Trip to Yabru

Sepik Village

Here’s a typical village along the Sepik River.

On the 24th of February I arrived in Yabru after a 1.5 hour plane ride, a 1 hour hike, and a 2 hour canoe ride. Over the next two weeks I would spend 5 days in a canoe, 3 days hiking, and visit 14 villages in 4 different languages to invite them to an Oral Bible Storytelling workshop in June. None of these languages have any part of God’s Word in their language.

Yabru is close to Indonesia on the Sepik River. There is a small training center and a guest house located there that would become my base of operations for the next 2 weeks. I brought 2 pairs of shorts, a pair of long pants, 3 t-shirts, a pair of sandals, 5kg of rice, a small jar of peanut butter, 5 cans of tuna, 3 packs of instant noodles, and 20 packs of biscuits. It won’t be the tastiest of meals but at least I won’t starve. All the food is packed away in metal pots with lids so the mice don’t get to my food before I do. I also had a cut on the arch of my foot sustained from playing outside with my daughter Abigail. It was a good thing we spent the first week traveling by canoe.


In shallow water, someone stands in the front to make sure the water is deep enough for the engine and to look for submerged logs.

I cooked up a pot of rice and tuna which was pretty bland. I forgot the salt! The air is so muggy and hot that I sweat laying in bed until the rains come and cool it off. In the morning I eat the leftover rice and tuna which had sat on the stove overnight. There is no refrigerator!

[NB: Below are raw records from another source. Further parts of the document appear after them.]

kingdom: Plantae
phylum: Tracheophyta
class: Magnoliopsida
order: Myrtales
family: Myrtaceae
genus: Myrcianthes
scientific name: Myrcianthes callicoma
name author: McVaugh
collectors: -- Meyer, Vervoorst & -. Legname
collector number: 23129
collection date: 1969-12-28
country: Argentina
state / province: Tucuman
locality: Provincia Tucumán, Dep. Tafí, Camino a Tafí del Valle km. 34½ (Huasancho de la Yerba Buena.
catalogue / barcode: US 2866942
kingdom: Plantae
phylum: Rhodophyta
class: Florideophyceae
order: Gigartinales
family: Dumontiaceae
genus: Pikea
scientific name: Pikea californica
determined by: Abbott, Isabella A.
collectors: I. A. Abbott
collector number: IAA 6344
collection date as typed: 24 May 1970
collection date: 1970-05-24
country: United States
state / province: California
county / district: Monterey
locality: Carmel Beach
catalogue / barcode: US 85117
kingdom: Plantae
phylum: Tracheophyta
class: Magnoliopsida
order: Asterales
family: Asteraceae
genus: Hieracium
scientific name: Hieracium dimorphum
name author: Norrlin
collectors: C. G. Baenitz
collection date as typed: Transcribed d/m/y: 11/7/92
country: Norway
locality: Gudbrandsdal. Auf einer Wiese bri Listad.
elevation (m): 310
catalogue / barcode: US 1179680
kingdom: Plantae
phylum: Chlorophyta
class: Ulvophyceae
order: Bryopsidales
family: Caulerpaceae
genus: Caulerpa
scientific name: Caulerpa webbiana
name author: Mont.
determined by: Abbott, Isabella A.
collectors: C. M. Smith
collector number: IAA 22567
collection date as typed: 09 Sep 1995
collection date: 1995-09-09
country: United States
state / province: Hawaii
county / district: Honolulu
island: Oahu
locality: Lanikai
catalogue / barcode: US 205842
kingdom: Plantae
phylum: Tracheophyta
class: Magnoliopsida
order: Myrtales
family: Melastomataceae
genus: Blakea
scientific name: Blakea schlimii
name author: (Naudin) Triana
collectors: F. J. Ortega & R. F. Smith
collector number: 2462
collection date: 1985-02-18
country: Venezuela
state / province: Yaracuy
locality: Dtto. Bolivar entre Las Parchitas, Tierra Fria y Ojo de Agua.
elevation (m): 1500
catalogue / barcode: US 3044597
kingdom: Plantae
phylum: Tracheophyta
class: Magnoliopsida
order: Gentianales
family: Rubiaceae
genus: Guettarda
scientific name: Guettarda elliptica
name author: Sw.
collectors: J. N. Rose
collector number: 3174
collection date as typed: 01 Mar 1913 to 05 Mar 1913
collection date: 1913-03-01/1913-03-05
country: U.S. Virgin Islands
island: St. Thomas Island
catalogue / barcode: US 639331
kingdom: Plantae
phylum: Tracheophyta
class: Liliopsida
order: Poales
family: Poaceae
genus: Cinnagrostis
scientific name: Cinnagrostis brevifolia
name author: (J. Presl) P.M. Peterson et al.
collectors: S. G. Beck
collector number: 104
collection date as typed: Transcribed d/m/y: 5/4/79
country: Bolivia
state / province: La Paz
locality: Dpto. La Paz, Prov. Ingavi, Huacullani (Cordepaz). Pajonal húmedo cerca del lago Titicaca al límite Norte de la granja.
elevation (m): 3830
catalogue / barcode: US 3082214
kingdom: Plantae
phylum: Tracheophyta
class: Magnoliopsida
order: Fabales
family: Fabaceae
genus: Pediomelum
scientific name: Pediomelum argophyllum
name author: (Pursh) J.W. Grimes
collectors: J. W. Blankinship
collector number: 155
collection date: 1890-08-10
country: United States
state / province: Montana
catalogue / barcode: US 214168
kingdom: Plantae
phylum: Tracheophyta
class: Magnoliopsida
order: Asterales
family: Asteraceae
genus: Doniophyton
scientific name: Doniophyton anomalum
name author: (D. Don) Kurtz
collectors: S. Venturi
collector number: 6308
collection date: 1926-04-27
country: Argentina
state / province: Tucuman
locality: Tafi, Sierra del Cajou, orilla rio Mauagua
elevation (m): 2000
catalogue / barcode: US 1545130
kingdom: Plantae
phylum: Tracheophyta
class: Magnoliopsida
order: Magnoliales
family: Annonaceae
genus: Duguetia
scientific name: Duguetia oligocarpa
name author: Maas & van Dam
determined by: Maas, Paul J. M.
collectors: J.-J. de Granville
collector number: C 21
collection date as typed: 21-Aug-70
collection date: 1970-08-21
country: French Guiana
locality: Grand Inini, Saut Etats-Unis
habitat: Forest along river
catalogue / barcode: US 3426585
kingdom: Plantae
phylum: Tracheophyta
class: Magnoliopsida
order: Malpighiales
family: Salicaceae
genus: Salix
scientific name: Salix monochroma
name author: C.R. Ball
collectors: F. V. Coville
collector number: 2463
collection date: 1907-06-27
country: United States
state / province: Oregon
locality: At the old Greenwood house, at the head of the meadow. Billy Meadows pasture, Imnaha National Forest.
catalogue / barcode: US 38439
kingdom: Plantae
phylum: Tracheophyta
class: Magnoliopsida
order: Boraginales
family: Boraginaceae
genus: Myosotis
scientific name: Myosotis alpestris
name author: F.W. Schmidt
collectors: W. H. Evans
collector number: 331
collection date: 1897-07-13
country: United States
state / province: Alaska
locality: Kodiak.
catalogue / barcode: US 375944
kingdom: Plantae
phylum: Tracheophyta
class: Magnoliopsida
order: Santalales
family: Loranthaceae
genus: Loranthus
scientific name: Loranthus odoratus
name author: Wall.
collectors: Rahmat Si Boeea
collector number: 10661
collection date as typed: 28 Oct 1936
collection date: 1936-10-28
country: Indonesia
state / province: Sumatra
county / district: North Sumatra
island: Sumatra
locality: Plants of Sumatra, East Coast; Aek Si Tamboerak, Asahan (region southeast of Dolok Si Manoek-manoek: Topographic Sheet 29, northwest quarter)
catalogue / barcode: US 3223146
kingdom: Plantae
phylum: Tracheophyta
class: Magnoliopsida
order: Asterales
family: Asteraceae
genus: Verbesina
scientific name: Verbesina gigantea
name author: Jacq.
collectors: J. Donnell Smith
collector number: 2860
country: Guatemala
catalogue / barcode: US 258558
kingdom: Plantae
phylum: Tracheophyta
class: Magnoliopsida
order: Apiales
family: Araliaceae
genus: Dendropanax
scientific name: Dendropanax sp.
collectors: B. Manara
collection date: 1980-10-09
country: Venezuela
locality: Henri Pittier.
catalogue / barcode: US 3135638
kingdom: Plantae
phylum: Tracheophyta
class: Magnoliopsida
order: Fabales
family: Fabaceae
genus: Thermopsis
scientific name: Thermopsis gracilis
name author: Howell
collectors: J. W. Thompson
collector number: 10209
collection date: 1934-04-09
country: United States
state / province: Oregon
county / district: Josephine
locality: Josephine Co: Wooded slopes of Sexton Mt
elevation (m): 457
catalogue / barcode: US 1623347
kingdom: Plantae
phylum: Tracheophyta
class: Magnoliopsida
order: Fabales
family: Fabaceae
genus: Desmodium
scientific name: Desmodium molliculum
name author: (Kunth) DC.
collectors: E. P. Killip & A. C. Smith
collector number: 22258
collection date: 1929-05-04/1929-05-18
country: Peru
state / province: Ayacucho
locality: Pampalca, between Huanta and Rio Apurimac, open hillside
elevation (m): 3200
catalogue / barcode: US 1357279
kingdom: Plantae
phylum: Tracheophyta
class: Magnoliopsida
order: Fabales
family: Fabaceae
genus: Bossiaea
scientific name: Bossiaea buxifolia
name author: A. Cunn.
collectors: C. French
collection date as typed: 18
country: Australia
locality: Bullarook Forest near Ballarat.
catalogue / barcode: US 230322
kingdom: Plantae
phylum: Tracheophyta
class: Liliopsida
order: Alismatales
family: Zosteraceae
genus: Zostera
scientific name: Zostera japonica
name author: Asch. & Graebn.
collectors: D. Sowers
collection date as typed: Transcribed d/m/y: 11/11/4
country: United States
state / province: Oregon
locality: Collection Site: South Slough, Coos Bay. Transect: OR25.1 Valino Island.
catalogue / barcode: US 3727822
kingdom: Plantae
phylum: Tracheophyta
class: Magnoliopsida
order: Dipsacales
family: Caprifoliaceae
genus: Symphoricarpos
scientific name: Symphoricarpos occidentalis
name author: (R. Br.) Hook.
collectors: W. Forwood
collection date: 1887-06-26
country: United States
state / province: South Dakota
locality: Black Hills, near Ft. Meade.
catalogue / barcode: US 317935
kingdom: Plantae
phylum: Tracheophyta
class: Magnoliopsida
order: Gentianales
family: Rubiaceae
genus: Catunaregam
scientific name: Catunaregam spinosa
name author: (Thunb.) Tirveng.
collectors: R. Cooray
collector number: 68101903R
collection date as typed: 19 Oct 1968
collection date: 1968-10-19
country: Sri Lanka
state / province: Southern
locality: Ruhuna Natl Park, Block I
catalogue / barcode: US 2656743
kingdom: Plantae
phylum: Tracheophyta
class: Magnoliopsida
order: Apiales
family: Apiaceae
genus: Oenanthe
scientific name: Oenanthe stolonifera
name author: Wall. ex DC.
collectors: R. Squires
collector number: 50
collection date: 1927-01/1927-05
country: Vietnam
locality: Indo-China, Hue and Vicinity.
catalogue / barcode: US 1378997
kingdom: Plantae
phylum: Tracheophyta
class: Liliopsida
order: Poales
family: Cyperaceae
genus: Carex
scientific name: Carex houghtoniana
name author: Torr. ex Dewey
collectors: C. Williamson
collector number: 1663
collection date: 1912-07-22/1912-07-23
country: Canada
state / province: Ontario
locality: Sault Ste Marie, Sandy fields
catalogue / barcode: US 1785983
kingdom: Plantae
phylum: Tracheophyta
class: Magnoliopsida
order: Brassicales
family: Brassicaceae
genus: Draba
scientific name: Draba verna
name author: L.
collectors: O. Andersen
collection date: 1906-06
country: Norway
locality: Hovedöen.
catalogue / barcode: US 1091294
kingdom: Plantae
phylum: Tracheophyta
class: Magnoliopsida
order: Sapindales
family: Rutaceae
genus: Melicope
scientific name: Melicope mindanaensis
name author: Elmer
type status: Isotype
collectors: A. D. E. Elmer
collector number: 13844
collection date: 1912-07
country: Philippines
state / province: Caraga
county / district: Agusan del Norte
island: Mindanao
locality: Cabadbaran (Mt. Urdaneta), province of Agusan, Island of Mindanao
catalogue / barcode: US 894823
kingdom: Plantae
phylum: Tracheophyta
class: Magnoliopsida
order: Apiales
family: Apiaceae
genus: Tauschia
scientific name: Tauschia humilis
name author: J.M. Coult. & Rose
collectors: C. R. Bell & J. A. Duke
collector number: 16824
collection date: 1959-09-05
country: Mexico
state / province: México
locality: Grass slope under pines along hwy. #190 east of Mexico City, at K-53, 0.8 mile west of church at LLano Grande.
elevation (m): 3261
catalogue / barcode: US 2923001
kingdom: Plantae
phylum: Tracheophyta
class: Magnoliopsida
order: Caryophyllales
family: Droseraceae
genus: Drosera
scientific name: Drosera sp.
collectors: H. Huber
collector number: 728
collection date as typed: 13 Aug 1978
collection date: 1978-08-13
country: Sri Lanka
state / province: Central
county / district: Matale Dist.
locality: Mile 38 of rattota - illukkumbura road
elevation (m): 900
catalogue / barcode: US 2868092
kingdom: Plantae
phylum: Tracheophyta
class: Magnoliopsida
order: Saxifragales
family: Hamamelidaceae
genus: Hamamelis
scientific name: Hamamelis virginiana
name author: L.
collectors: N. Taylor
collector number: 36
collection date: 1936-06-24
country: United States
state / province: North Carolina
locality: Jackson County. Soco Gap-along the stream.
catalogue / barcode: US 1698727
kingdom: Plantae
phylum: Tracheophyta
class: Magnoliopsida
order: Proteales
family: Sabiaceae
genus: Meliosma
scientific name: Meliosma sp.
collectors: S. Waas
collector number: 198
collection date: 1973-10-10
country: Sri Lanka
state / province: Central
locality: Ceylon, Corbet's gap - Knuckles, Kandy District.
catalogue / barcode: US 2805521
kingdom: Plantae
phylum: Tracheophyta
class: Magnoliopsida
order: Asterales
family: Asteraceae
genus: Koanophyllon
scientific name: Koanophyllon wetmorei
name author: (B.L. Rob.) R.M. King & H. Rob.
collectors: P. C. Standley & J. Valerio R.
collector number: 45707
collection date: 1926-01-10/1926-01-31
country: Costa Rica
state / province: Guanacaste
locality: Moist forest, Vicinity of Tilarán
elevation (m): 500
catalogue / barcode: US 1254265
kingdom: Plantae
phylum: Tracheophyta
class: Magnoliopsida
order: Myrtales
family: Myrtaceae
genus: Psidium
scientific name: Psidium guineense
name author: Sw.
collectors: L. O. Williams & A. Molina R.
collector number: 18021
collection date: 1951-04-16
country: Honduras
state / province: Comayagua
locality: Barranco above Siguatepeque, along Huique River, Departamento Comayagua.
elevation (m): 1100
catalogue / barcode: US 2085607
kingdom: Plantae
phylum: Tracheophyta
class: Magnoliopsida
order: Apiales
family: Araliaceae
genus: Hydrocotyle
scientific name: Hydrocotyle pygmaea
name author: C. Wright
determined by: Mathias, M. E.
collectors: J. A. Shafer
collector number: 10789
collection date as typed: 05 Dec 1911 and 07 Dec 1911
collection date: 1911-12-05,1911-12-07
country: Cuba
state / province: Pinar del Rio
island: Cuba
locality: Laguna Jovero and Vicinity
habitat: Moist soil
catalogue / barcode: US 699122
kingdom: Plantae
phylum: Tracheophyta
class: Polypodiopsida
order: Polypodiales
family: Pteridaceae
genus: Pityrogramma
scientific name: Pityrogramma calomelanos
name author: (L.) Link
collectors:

We travel up the Sepik river to Hufi in a Kwila (wooden) canoe with a small motor. After 5 hours we arrive and are taken to a house to relax on the veranda. There are some long poles with spikes on the end leaning in a corner for killing crocodiles. I wish I had taken a picture of them. We drink a kulau (the water from the inside of an unripe coconut), have a meeting with the people of the village, and then the food comes. Bowls of cooked bananas, fried sago, fish, hot water sago, and greens. Fried sago kind of tastes like eating a mouthful of cooked flour. Hot water sago is a lump of brown to grey gelatin like substance which you bite off and swallow in chunks. It’s not to bad if you eat it with greens or dip it in the juice from the fish.

After telling stories, I hang up the mosquito net, curl up in a sheet on the hard, uneven floor and sleep till morning. The next three days are similar as we visit 10 villages along the Sepik River.